# Pigeon on window sill freezing!



## Andrea.1985x (Jan 14, 2015)

Hi I have no clue about pigeons but I've had one living in my window sill for a few months I have no idea what type it is but he comes every night I am starting to worry as the weather is bad it's snowing and freezing I know the owner but he can't catch it as it flys away when he gets close so there is nothing he can do how cold can pigeons take? And do you think it will survive? any info I would be greatful thank you


----------



## John_D (Jan 24, 2002)

Does he only come in the evening to roost?

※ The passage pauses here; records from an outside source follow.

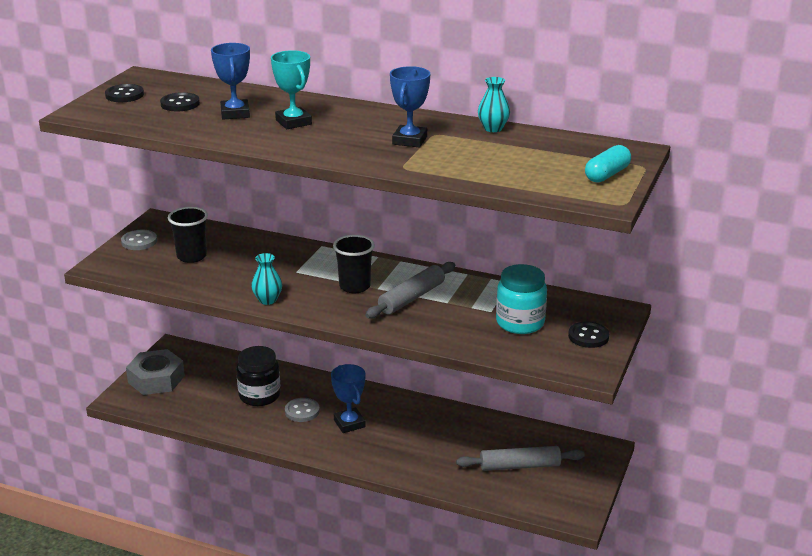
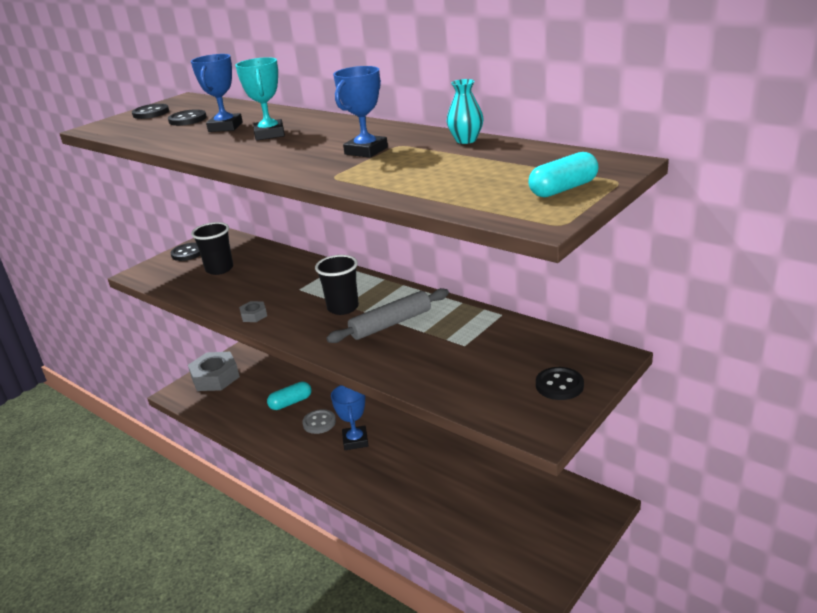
camera: 20 degrees right, 0 degrees up
grey button [121,230,157,250] -> black button [171,243,200,261]
black jar [236,346,281,406] -> turquoise capsule [267,382,311,410]
turquoise vase [251,253,282,305] -> grey nut [239,301,267,322]
grey rolling pin [456,446,585,471] -> none
turquoise jar [496,264,547,334] -> none

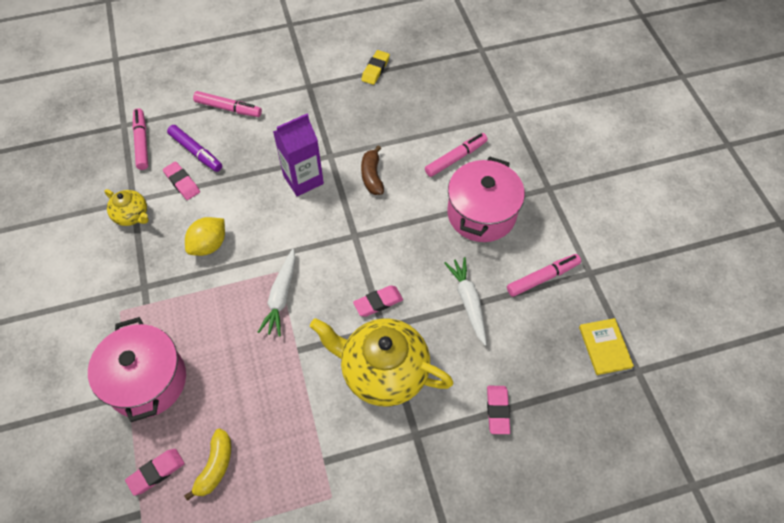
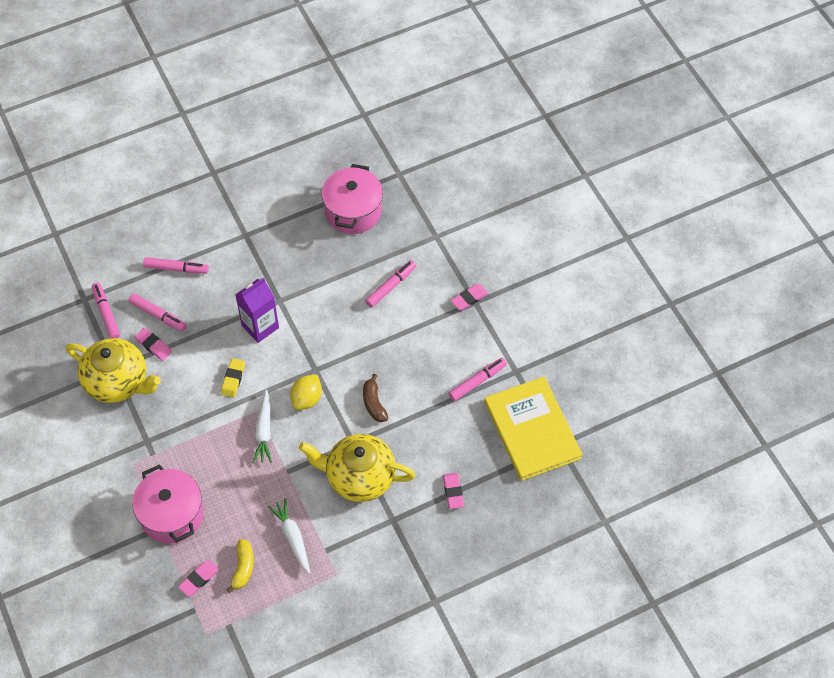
camera: 10 degrees left, 0 degrees up
yellow teapot [104,189,148,226] -> yellow teapot [66,338,161,403], size x2.01
purple marker [167,125,222,172] -> pink marker [128,293,186,331]
yellow lemon [185,217,225,256] -> yellow lemon moved to [290,375,322,410]
pink eraser [353,285,403,317] -> pink eraser moved to [451,284,488,310]
yellow eraser [361,50,390,85] -> yellow eraser moved to [221,358,245,397]
brown banana [361,146,384,195] -> brown banana moved to [363,374,388,422]
white carrot [444,257,487,346] -> white carrot moved to [268,498,310,574]
pink pot [447,157,525,242] -> pink pot moved to [321,164,383,234]
yellow book [579,318,634,375] -> yellow book [484,377,583,481], size x2.21

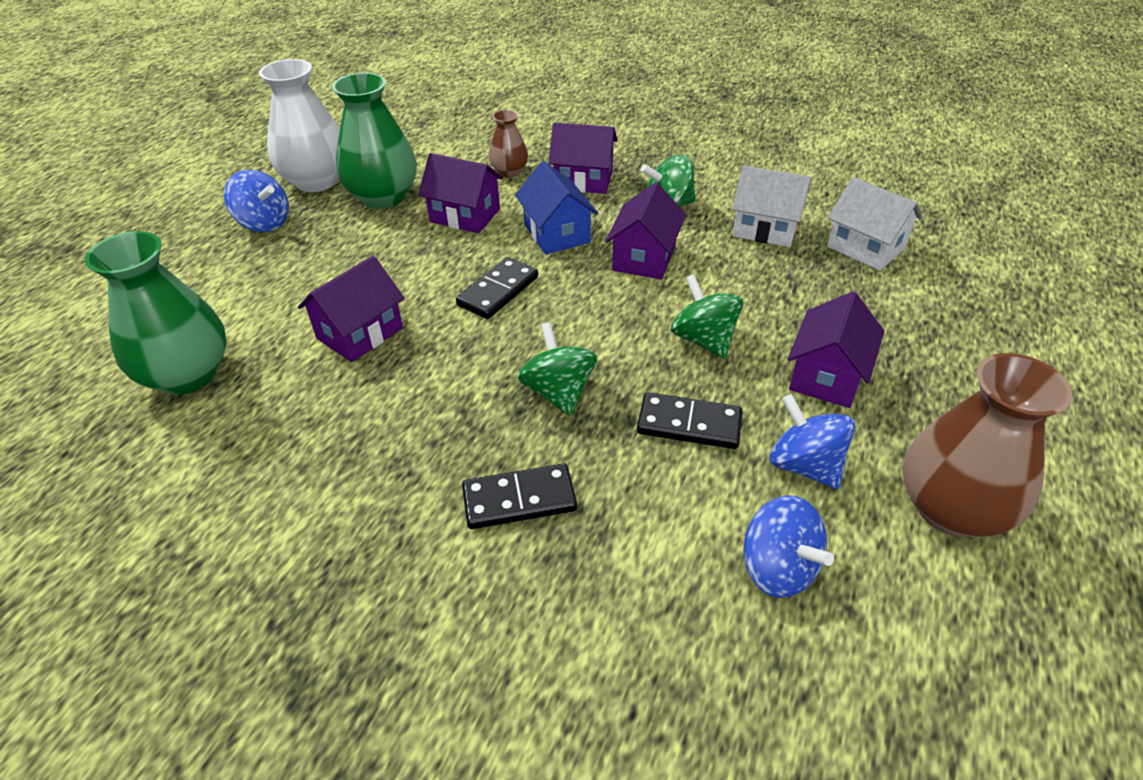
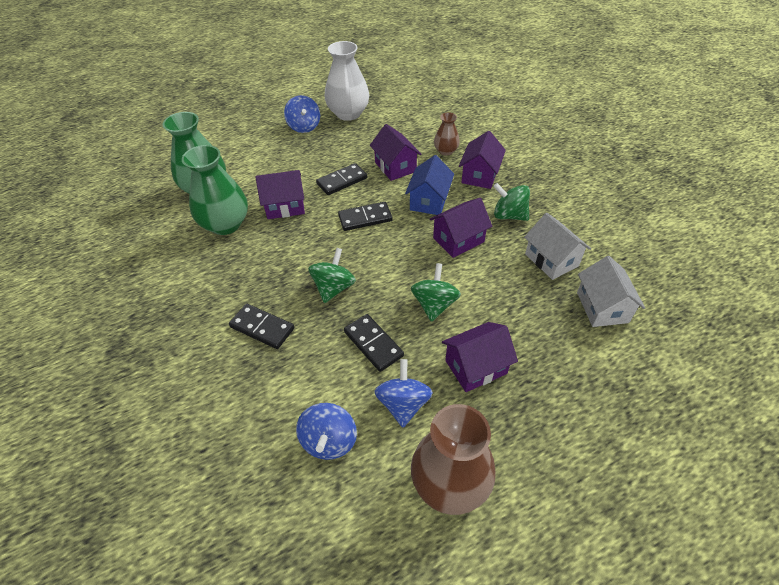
camera: 40 degrees right, 5 degrees up
green vase [332,73,417,209] -> green vase moved to [182,145,248,235]
purple house [548,123,618,194] -> purple house turned 60 degrees clockwise [459,131,506,189]
none -> black domino [316,163,367,195]

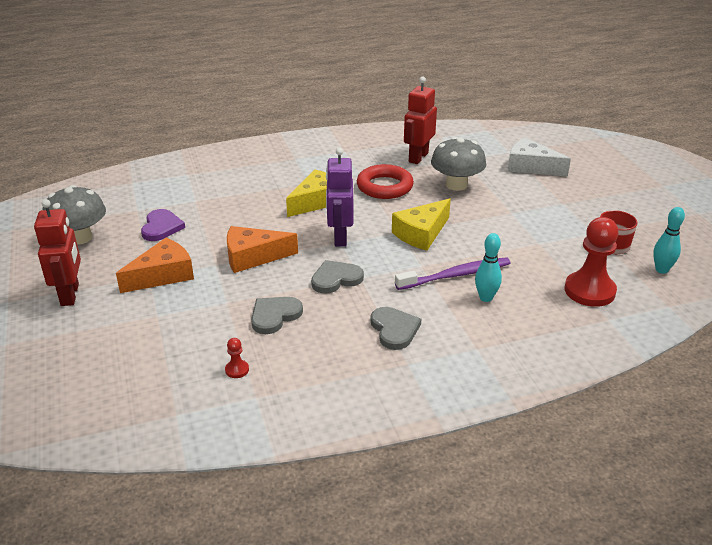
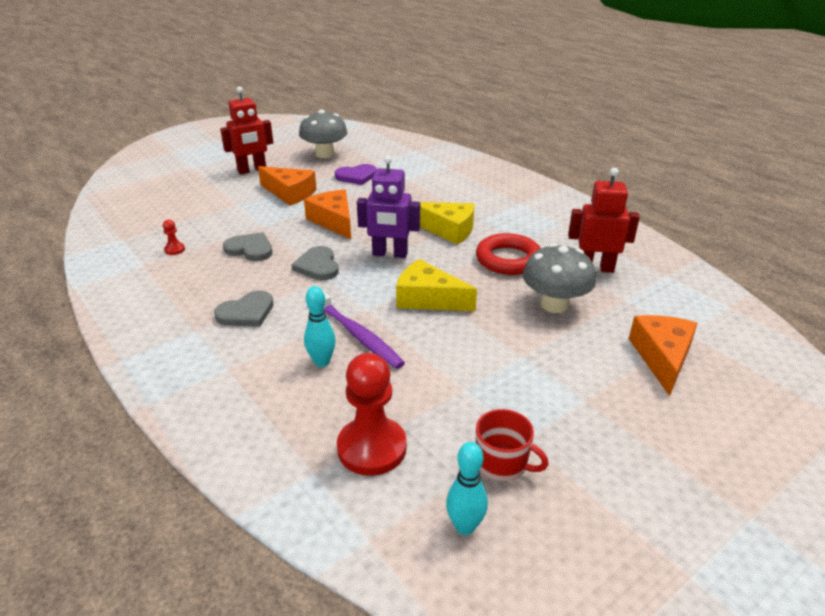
camera: 70 degrees right, 0 degrees up
grey heart [311,260,364,294] -> grey heart turned 150 degrees counterclockwise [291,246,339,280]
purple robot [326,148,353,247] -> purple robot turned 150 degrees counterclockwise [357,155,420,258]
white cheese [508,137,571,177] -> orange cheese [629,315,698,396]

Looks to be a fancy pigeon. It is probably not as tough as the feral pigeons, but may make it through winter. I guess if you open the window (assuming it doesn't open outwards) you have a slim chance of grabbing him, but from what you say he is more likely to fly off. The only way I would see to catch him would be when it is dark, up a ladder, and grabbing him in a towel or other wrapper.

Where are you located?

If you are on Facebook, you could join Pigeon Rescue & Protection

https://www.facebook.com/groups/PigeonProtection/

in case there is someone near who could assist.


----------



## Andrea.1985x (Jan 14, 2015)

Hi thanks for your reply yes he only comes on a night and can't open my window as it opens outwards  I live in County Durham uk he is a beautiful bird and wouldn't want him to come to any harm his owner lives across the road from me he's been once to try and catch him with no success


----------



## CBL (May 13, 2014)

Ok is the window too high up to just walk up at night and grab him? Second or first floor? It is a fancy pigeon, by the fluffy legs. If higher up, you should put a ladder up beside that window during the day, and when he goes to roost at night, just slowly and quietly climb up and grab him but wait until dark. If on the first floor just wait until dark and come up on him from his back and try, I have done this very same thing. At the last second the pigeon saw me and attempted to fly but I was able to grab him using a short handled butterfly net.
If you have a dollar store around, grab one of those nets and give it a try.


----------



## CBL (May 13, 2014)

If you have a garage, you could open the large door and start putting seeds down for this bird in the hope that he roosts somewhere IN the garage and then shut the door at night and catch him that way.


----------



## Andrea.1985x (Jan 14, 2015)

Hi. Yeah the widow is too high it's on the second floor and I have no garage so can't do it that way good idea though. I think the ladder idea sounds the best but Thats a mans job..I don't mind him being there I am just worried incase he won't survive the cold weather thanks for replying


----------



## John_D (Jan 24, 2002)

This is also not the right kind of weather for being up ladders, unless one wants to end up flying!


----------



## Andrea.1985x (Jan 14, 2015)

Yeah very true. So worried tonight as there is weather warnings for snow and 60mph winds hope he's ok poor thing


----------



## goga82 (Aug 17, 2009)

Andrea.1985x said:


> Yeah very true. So worried tonight as there is weather warnings for snow and 60mph winds hope he's ok poor thing


can u leave him some food out .. like bird seed.
and is he still coming to your window


----------



## Andrea.1985x (Jan 14, 2015)

Yes he is still coming! And yes I can leave him some food


----------



## remo (Jan 19, 2015)

Does your neighbour fly his pigeons maybe he could fly them just before that pigeon comes to yours to roost it might follow his birds back to his loft. If not it do you know anyone who goes carp fishing they would probably have a net that would be able to catch him (or her) with.


----------